• [WHAT TO DO] Scan the records for the word "vous". Copy each line that includes it.

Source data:
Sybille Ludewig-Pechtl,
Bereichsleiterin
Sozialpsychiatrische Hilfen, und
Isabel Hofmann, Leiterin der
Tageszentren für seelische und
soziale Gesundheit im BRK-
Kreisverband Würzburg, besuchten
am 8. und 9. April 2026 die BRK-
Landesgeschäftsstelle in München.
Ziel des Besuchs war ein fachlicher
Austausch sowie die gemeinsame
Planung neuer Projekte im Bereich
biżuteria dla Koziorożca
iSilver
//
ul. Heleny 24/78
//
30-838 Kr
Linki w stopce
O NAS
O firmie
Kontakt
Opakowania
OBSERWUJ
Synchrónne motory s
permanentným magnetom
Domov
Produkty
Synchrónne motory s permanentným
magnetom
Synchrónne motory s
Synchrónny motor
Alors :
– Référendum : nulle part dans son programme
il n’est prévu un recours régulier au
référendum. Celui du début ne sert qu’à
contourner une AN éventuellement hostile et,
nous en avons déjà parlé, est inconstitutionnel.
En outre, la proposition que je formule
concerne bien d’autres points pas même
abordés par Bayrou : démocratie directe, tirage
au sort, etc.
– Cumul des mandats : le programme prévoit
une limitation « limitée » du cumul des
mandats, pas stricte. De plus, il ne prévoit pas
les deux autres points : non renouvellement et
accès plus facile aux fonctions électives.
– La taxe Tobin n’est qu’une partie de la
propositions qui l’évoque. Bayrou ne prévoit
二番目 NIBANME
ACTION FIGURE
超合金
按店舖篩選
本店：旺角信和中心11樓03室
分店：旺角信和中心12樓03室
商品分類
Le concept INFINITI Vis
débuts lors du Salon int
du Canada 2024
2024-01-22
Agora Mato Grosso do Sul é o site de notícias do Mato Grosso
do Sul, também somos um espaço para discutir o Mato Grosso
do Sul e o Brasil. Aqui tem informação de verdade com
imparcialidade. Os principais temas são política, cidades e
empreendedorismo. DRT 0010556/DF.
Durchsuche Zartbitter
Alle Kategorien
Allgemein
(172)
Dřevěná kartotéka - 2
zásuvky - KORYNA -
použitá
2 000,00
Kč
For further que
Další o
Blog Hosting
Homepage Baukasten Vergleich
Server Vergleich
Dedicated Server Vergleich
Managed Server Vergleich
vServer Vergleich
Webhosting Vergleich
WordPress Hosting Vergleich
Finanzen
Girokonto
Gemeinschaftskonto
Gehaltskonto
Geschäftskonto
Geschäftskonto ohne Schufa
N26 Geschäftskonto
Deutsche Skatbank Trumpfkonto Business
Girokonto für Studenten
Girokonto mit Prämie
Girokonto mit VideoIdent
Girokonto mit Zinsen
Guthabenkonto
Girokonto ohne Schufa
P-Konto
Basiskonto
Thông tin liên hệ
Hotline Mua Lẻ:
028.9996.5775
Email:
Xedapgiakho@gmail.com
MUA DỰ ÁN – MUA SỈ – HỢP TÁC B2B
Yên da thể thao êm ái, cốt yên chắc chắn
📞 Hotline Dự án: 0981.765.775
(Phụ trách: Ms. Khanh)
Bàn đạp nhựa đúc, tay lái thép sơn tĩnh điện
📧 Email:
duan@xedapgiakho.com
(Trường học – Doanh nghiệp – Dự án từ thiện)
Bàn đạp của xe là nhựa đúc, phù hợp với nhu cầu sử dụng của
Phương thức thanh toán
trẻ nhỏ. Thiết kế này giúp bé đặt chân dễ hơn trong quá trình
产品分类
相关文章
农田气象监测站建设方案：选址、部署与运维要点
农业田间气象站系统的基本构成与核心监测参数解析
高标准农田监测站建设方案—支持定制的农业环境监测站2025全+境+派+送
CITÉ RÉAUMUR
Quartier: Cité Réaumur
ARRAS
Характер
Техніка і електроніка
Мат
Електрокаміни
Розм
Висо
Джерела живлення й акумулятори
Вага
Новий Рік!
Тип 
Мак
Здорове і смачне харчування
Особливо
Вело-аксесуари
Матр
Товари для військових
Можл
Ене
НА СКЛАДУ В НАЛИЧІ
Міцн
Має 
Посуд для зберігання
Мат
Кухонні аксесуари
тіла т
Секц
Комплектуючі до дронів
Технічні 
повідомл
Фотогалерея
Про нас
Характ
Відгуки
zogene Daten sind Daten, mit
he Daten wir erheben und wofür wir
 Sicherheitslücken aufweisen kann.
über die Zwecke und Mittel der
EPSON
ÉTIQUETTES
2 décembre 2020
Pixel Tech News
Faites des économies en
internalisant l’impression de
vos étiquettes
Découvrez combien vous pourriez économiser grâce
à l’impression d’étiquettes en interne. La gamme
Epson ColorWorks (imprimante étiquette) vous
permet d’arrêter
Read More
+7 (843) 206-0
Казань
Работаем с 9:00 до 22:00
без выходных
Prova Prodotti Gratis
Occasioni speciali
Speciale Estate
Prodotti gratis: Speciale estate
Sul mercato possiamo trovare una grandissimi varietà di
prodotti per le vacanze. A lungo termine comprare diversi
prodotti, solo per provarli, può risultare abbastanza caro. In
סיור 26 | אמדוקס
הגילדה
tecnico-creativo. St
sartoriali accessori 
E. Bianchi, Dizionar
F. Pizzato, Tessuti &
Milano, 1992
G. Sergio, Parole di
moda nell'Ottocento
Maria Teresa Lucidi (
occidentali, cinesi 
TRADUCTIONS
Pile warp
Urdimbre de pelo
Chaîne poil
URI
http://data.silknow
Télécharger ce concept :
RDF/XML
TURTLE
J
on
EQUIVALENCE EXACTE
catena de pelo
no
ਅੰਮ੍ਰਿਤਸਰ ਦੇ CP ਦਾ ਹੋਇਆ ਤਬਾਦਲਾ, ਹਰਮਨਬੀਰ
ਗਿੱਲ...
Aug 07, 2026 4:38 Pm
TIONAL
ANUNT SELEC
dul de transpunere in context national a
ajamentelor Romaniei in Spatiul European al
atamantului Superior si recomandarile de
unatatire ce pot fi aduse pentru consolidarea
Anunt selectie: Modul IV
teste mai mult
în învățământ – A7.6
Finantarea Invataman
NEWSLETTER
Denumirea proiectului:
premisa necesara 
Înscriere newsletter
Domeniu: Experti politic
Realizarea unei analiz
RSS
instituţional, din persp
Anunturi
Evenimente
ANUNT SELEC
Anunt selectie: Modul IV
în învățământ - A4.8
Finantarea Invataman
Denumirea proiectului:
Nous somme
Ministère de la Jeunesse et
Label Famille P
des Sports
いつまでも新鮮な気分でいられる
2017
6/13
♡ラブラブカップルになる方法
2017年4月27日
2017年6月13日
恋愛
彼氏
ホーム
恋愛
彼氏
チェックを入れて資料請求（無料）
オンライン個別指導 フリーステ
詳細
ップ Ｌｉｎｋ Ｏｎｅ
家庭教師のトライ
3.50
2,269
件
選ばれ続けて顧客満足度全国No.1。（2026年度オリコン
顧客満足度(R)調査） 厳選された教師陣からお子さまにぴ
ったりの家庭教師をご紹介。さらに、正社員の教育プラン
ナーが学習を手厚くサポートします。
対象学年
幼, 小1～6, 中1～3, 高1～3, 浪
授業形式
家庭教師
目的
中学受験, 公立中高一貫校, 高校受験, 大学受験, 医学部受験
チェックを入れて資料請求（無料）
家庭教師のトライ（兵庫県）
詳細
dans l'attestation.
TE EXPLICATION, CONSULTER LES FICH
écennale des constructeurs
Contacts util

• [TASK OUTPUT]
Découvrez combien vous pourriez économiser grâce
Epson ColorWorks (imprimante étiquette) vous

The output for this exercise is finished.